_The task_
Return a copy of every line in the records that includes the word "street".

_Exercise inputs_
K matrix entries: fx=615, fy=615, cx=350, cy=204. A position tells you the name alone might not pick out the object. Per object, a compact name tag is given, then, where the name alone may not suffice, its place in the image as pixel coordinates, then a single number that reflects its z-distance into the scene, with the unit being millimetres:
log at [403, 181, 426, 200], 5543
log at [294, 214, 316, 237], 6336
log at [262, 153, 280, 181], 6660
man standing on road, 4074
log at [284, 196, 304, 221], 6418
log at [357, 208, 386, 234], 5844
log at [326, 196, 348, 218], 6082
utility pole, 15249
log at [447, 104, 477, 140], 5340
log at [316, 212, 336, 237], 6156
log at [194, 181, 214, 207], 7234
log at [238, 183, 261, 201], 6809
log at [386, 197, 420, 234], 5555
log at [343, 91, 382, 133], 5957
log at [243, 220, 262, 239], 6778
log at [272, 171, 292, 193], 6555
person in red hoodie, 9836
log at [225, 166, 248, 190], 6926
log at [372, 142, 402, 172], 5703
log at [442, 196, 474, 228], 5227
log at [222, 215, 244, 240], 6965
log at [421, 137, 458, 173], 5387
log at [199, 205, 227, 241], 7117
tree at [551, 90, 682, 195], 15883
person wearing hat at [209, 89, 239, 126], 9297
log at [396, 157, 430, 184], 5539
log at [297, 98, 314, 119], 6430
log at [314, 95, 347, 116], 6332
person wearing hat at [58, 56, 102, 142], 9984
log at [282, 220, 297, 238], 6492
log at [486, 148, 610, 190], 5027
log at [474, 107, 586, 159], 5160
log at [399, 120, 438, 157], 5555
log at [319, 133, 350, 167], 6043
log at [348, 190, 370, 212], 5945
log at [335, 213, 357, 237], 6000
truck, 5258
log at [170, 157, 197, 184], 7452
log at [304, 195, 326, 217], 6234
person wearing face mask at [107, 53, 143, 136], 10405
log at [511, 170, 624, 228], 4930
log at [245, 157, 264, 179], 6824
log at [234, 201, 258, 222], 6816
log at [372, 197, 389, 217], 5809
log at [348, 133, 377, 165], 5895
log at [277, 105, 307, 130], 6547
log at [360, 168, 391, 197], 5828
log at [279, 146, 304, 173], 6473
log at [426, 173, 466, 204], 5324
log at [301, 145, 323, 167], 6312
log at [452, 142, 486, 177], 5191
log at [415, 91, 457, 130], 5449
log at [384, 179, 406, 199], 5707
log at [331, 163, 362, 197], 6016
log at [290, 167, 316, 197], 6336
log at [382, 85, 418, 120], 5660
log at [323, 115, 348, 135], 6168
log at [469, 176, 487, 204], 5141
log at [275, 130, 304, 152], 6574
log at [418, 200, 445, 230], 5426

...

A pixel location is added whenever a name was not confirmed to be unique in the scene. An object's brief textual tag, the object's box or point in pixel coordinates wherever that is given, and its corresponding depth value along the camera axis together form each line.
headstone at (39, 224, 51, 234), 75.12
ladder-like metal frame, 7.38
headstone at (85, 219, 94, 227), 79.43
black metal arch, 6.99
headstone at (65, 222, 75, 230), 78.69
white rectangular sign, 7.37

...

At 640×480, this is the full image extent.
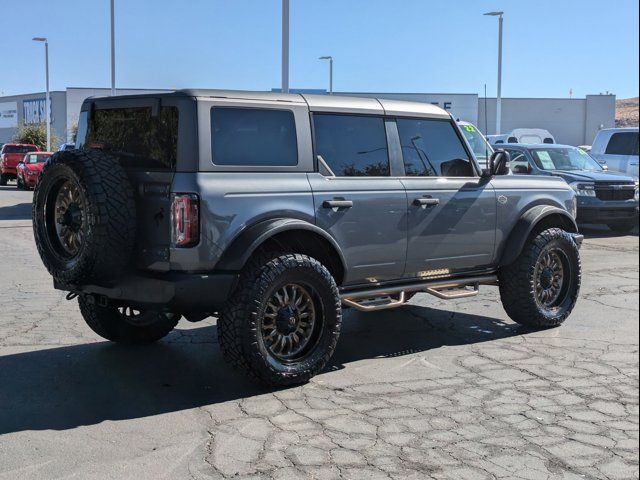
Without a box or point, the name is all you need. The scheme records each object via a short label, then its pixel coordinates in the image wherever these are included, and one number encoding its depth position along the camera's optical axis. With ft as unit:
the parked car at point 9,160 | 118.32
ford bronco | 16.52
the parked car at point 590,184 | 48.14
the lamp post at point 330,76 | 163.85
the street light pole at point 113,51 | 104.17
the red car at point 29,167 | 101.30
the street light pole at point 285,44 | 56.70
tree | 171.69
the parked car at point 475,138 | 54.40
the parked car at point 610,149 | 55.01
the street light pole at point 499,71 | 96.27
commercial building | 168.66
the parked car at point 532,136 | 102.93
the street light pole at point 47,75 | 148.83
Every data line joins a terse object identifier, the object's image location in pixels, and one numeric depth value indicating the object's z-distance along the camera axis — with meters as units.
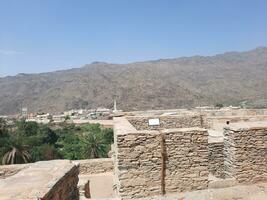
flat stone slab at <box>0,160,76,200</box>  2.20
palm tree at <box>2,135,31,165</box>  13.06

_Answer space_
the street light pole at point 113,51 | 104.17
the street light pole at point 285,44 | 56.70
the street light pole at point 499,71 | 96.27
the street light pole at point 47,75 | 148.83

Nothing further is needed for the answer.